Ill-prepared and with little support from his own Church, Gore blunders into a community that has no more sense than he has of what he may be able to do among them. The networking and hanging around in pubs that are perhaps the classic tools of this kind of ministry quickly lead to compromising liaisons with gangland figures who in almost comic fashion double up on Sunday as sidesmen at the service in the church school hall.

Kelly seems not to know that clergy are nowadays well-trained in what is “appropriate behaviour” – or is it the desperation of his situation that leads the unfortunate Gore to forget all that he was ever taught? Ignoring today’s standard advice of not dating in the parish, he quickly beds the bright single mother who’s been calling for the church plant to provide crèche facilities, and then rather late in the day discovers that the father of her child is the gangland boss. But by now the focus has moved away from the school hall and the slowly diminishing congregation. I wasn’t sure how credible that scene was anyway; but I suspect that the last couple hundred pages with the gangland killing and the under cover cops is even more fanciful – but who am I to know?

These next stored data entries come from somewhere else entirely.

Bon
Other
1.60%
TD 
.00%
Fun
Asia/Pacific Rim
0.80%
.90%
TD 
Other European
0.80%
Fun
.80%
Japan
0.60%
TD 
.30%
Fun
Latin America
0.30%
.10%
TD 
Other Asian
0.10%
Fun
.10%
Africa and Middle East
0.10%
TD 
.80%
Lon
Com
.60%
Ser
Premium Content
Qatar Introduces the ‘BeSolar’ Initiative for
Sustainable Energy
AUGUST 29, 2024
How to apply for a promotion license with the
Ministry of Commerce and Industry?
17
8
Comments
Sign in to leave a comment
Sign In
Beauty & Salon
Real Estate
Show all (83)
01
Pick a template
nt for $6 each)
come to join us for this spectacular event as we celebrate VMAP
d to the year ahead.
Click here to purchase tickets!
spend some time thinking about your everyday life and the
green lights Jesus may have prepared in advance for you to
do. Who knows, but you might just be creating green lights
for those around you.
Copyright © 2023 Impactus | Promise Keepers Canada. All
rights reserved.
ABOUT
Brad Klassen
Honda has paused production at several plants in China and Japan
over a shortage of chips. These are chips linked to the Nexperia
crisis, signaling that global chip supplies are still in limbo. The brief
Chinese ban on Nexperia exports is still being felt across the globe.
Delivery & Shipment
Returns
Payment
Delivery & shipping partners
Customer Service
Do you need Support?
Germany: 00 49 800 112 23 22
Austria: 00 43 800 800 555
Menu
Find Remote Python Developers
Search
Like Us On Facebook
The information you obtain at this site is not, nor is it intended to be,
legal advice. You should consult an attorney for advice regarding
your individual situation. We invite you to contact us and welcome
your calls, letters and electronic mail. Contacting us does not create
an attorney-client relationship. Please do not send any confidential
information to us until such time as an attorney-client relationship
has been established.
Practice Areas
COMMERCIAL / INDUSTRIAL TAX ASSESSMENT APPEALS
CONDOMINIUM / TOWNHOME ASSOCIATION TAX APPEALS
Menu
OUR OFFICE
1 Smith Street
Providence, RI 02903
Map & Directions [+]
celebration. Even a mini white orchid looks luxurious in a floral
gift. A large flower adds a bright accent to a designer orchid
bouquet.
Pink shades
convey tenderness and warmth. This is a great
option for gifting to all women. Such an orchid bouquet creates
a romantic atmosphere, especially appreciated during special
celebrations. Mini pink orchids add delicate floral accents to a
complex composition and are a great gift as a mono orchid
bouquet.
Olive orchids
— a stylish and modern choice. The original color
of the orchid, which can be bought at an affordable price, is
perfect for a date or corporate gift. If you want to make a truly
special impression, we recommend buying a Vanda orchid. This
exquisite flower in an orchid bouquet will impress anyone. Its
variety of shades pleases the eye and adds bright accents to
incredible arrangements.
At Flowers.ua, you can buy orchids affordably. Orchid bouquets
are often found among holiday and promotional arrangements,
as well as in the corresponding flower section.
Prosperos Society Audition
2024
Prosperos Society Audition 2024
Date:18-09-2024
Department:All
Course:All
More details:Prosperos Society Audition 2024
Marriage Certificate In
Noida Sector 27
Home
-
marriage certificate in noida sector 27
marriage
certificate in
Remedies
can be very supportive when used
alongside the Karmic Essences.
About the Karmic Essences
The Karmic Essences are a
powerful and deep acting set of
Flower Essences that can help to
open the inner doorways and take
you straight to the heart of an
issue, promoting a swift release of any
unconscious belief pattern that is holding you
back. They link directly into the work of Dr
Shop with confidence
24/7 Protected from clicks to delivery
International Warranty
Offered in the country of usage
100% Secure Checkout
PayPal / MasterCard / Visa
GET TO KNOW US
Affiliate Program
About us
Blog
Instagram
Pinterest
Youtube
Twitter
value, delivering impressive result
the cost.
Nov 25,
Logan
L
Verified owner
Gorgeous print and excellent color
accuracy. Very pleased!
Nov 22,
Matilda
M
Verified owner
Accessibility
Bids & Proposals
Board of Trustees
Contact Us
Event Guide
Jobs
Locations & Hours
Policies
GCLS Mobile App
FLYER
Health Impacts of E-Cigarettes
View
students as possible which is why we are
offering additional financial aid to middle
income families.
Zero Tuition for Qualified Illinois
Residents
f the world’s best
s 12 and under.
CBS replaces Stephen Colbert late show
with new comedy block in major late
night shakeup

However, having read this novel over Christmas, I find more of it staying with me than I might have expected as I start thinking about Epiphany. What is Matthew saying to us in the old familiar story of the magi? Surely it is that if the Church is to be true to itself, then it has to open the door to some very different people from those who seem most at home there. Bouncers who carry in a pool table to serve as an altar are surely valued by God both for themselves and for their gift. When there are certain types and categories of people whom we don’t expect to see in church (even when “church” is just an hour in the school hall), then haven’t we missed the point of what Church is really all about?

Kelly’s brisk and lively style doesn’t leave much time for that kind of reflection as you’re reading through. This book is quite a page-turner, and the pace slackens only when it comes to John Gore’s excruciating sermons, where suddenly it’s agony to read to the bottom of the page.

I think I’d better check again what I was planning to say next Sunday.